Plots, Subplots, and Red Herrings
Work on my next Tommy Two Shoes Mystery has been going
excruciatingly slow. I was somewhat burned out after completing my other four
books. I took a hiatus from Tommy and resurrected two others that had been trapped
in my files, thinking I couldn’t retrieve them. With the help from the Mt.
Pleasant Library stall and my computer repair men I was able to open them to
review and to revise.
I’m glad that I
was forced to wait to publish them. They stank. I’ve learned so very much since
then. After rewriting them, I think they are very good. The first rewrite is
called The Walls Came Tumbling Down.

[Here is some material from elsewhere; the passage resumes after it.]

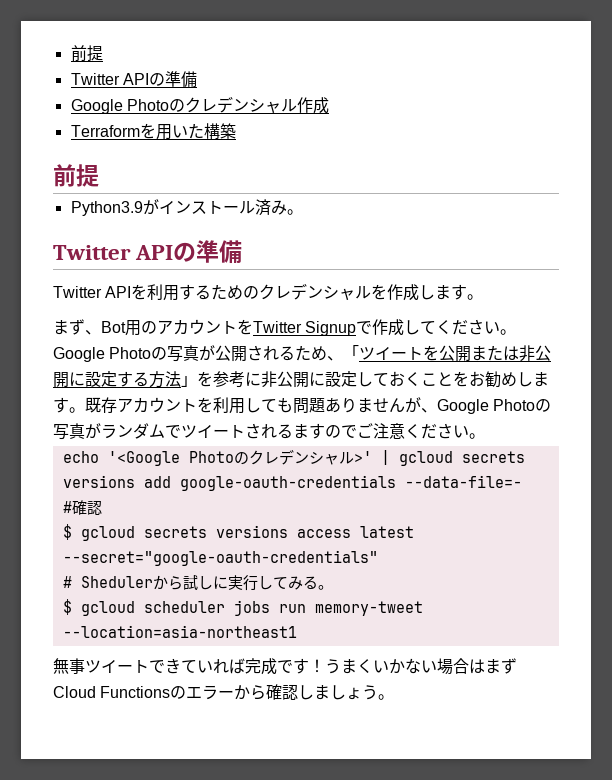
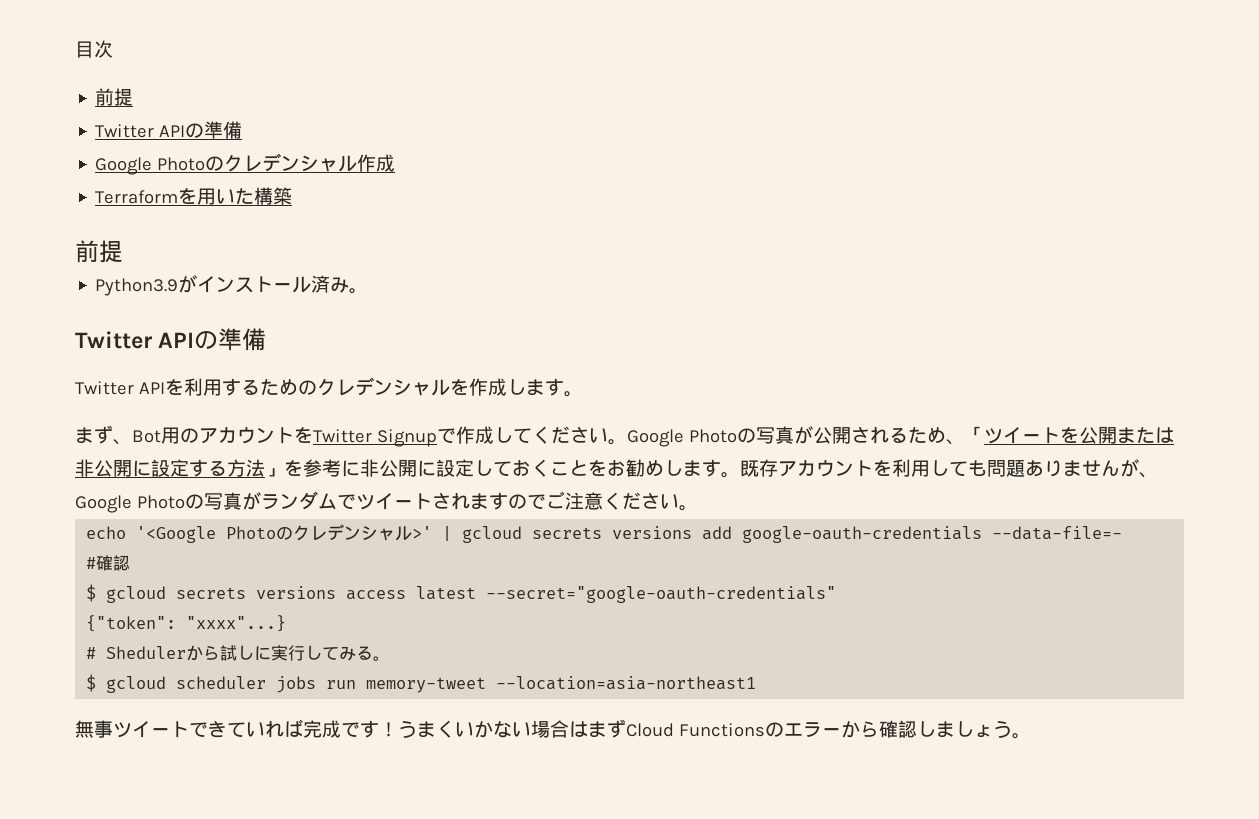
(70, 53) none -> [75,40,113,58] 目次 //
[277,424,293,439] る -> (470, 501) none
(378, 558) none -> [86,615,287,632] // {"token": "xxxx"...}

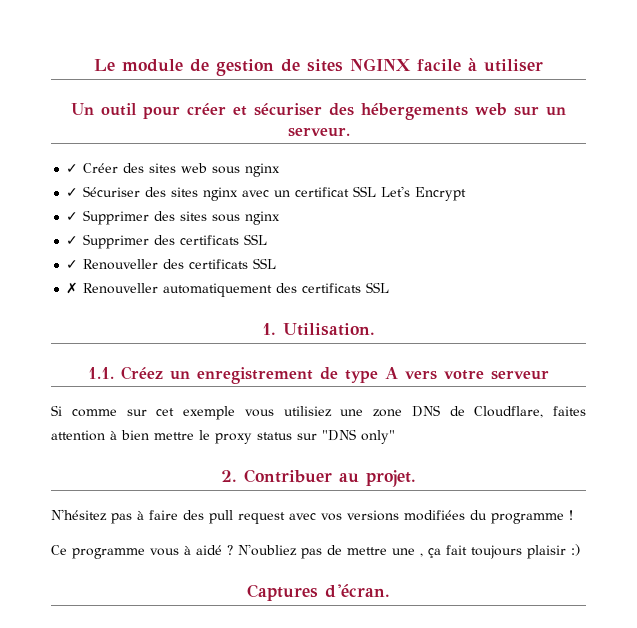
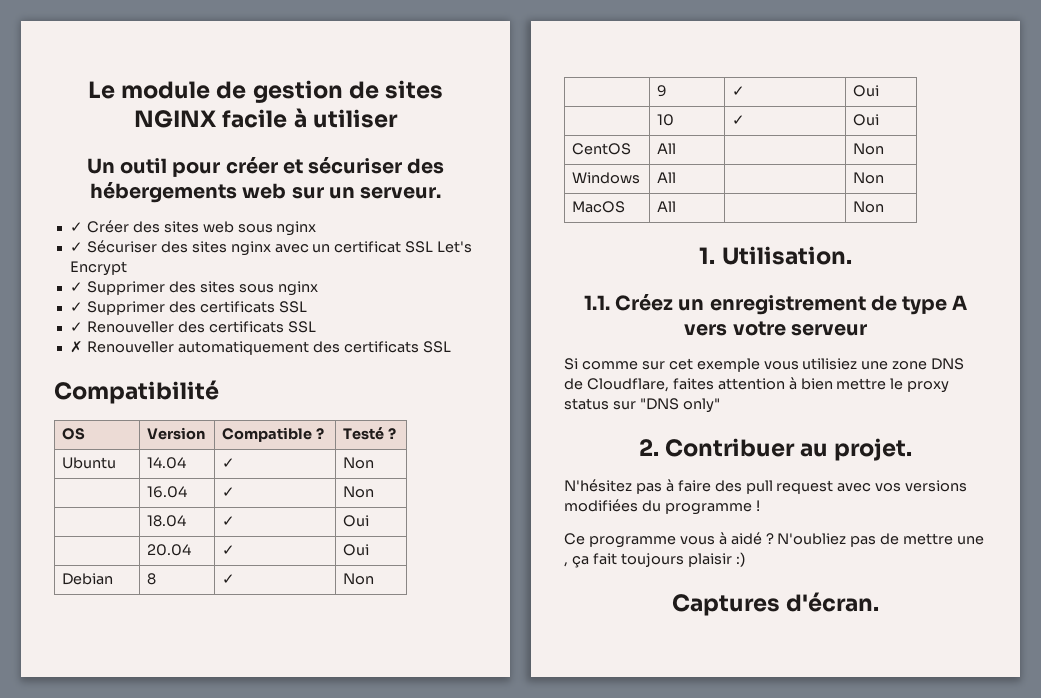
(390, 287) none -> [54,380,219,404] [62,428,86,440] [147,427,206,440] [222,427,325,442] [343,427,397,440] [62,457,117,469] [147,457,187,469] [222,458,236,468] [343,457,375,469] [147,486,188,498] [222,487,236,497] [343,486,375,498] [147,515,187,527] [222,516,236,526] [343,515,370,527] [147,544,192,556] [222,545,236,555] [343,544,370,556] [62,573,114,585] [147,573,157,585] [222,574,236,584] [343,573,375,585] [657,85,668,97] [732,86,746,96] [853,85,880,97] [657,114,675,126] [732,115,746,125] [853,114,880,126] [572,143,632,155] [657,143,677,154] [853,143,885,155] [572,172,641,184] [657,172,677,183] [853,172,885,184] [572,201,626,213] [657,201,677,212] [853,201,885,213] // Compatibilité // OS | Version | Compatible ? | Testé ? // Ubuntu | 14.04 | ✓ | Non // | 16.04 | ✓ | Non // | 18.04 | ✓ | Oui // | 20.04 | ✓ | Oui // Debian | 8 | ✓ | Non // | 9 | ✓ | Oui // | 10 | ✓ | Oui // CentOS | All | | Non // Windows | All | | Non // MacOS | All | | Non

It
fictionally fills in the blanks of how Rahab the harlot from Jericho falls in
love and marries a Jewish enemy. She is named in the lineage of David the King
and Jesus.
The second book called
Addie is a fictional novel set in the
1940s. It is local and the story line runs from Confluence, Pennsylvania to Mt.
Pleasant. A woman who had never known what the word love meant met and began to
care for an orphan. When he was taken away by the police, she was at a loss as
to what to do.
I am now back to
work on the next Tommy Two Shoes Mystery.
This one may be a full length novel and not the series of mysteries, but it
will have several mysteries wrapped into one cohesive mystery. There are
several mysteries that fold into each other with overlapping plots and
subplots. I may be including a few rabbit trails just to make things more
interesting.
Tommy, Cora,
Anna, little Johnny, and many of the previous characters will be revisiting
Tommy as well as several new people and “movie stars.” Tommy is hired by a
movie production company to be liaison between the city of Pittsburgh, its
citizens, and the movie company to facilitate the shoots with minimal
interruption to Pittsburgh. Vera and her café, Ed her husband, and they will be
introducing a new character to the series…in about seven months.
The writing is
slow for me, trying to integrate each detail to fit the story and align them
with past facts. Who knows, the movie just may make a real killing.